How Rare Is Type 1 Diabetes Compared to Type 2?

Type 1 diabetes accounts for roughly 6% of all diagnosed diabetes cases in the United States, making it far less common than type 2, which represents about 91% of cases. Around 2.1 million Americans currently live with type 1 diabetes, including about 314,000 children and adolescents. While it’s not exactly rare in absolute numbers, it is uncommon enough that most people won’t personally know someone who has it.

How Type 1 Compares to Type 2

The simplest way to understand how uncommon type 1 diabetes is: for every person with type 1, there are roughly 15 people with type 2. Type 2 diabetes has become so widespread that when most people hear “diabetes,” they picture the type 2 version, which is closely linked to weight, age, and lifestyle factors. Type 1 is a fundamentally different disease. The immune system destroys the cells in the pancreas that produce insulin, leaving the body unable to make any at all. It can’t be prevented through diet or exercise, and it requires insulin from the moment of diagnosis.

The remaining 3.3% of diabetes cases fall into other categories, including gestational diabetes and rarer genetic forms.

Who Gets Type 1 Diabetes

Type 1 diabetes is most often diagnosed in children and teenagers, which is why it was historically called “juvenile diabetes.” But that name is misleading. More than 1.8 million of the 2.1 million Americans with type 1 are adults aged 20 and older. Some were diagnosed in childhood and have lived with the condition for decades. Others developed it later in life.

Adults who develop type 1 diabetes often have a slower-onset form called latent autoimmune diabetes in adults, or LADA. Because these adults are older and may not fit the typical picture of type 1, they’re frequently misdiagnosed with type 2 diabetes at first. Studies suggest that between 4% and 12% of people who initially receive a type 2 diagnosis actually have LADA. This means the true number of people with type 1 diabetes may be somewhat higher than official statistics reflect.

Your Risk if a Family Member Has It

Even within families where type 1 diabetes is already present, the condition remains relatively uncommon. A large Finnish study tracking over 10,000 siblings of people with type 1 found that 6.4% of those siblings eventually developed it themselves. That risk accumulated slowly over a lifetime: about 1.5% by age 10, 4.1% by age 20, and 6.9% by age 50.

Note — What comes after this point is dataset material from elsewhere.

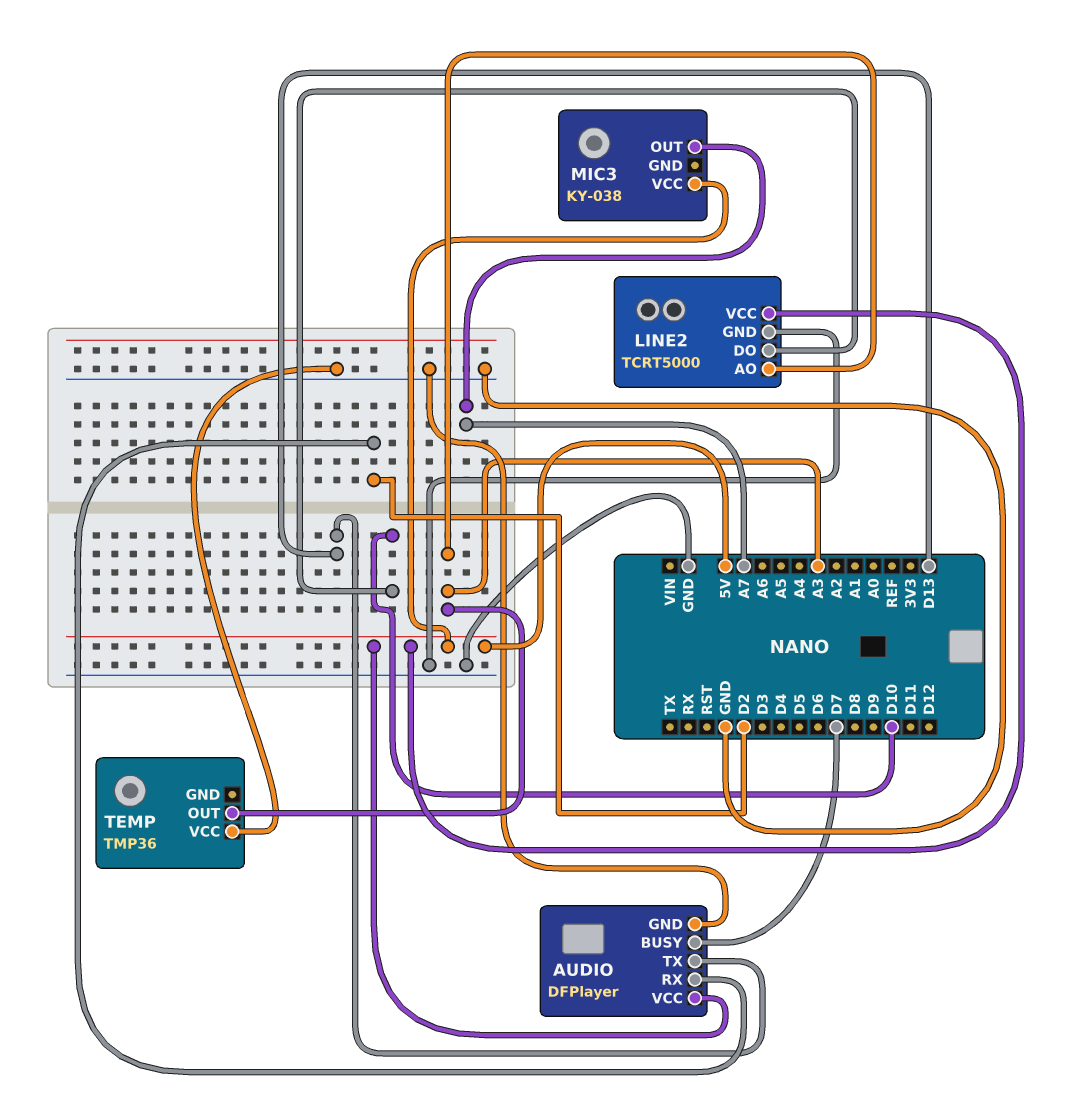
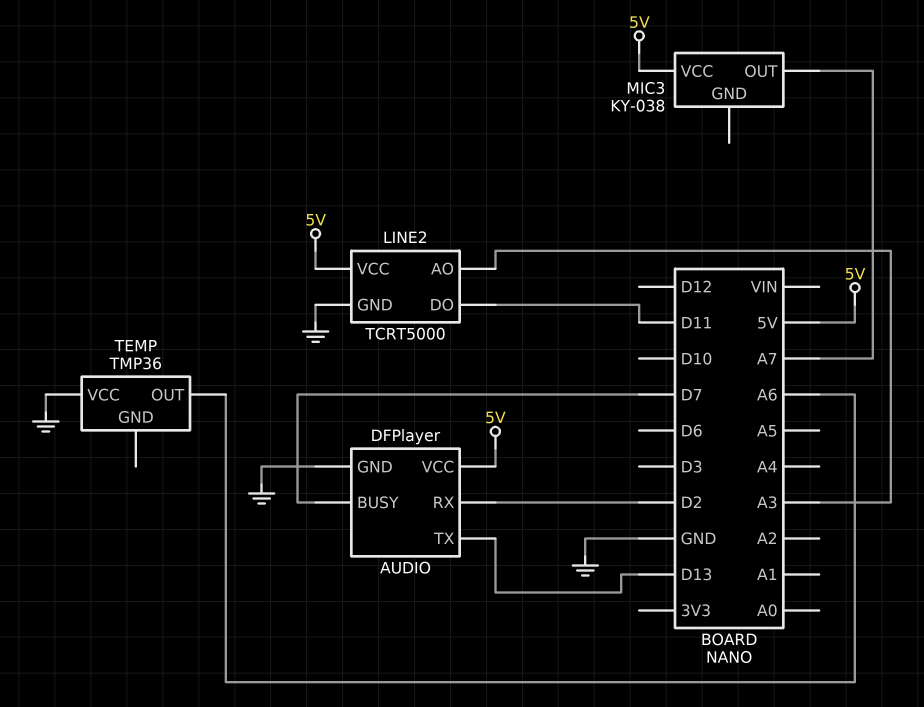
LINE2 pin DO: D10 -> D11
TEMP pin OUT: A3 -> A6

Certain factors pushed the risk higher. Siblings faced a greater chance of developing type 1 if the affected family member was diagnosed at a very young age, if the father also had the condition, or if the child was male. Still, even among these higher-risk groups, the vast majority of siblings never developed type 1, which underscores how unpredictable the disease can be. Most people diagnosed with type 1 have no close family member with it.

How Rare Is It Globally?

Rates of type 1 diabetes vary dramatically by geography. The Nordic countries, particularly Finland, have the highest incidence in the world, with rates several times higher than the global average. Parts of East Asia and South America have some of the lowest rates. The reasons for this geographic pattern aren’t fully understood, though genetics, environmental triggers, and possibly differences in early childhood infections all play a role.

Globally, type 1 diabetes incidence has been rising by about 3% per year in many countries over the past several decades. That increase is too fast to be explained by genetics alone, suggesting that something about modern environments is contributing. Despite this rise, type 1 remains uncommon compared to most chronic diseases.

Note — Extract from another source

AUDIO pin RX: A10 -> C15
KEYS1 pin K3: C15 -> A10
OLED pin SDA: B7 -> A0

Putting the Numbers in Perspective

In the U.S., roughly 1 in every 160 people has type 1 diabetes. For comparison, about 1 in 10 has type 2 diabetes, and about 1 in 13 has asthma. Type 1 is more common than many conditions people think of as rare, like cystic fibrosis (about 1 in 3,000) or multiple sclerosis (about 1 in 300), but uncommon enough that it’s often poorly understood by the general public.

One practical consequence of this rarity is that people with type 1 frequently encounter others, including healthcare providers, who assume their diabetes works like type 2. The two conditions share a name and a symptom (high blood sugar) but differ in cause, treatment, and daily management. Type 1 requires constant insulin delivery and blood sugar monitoring with no possibility of managing it through lifestyle changes alone. Understanding how uncommon type 1 is helps explain why awareness and accurate information about it still lag behind its more prevalent counterpart.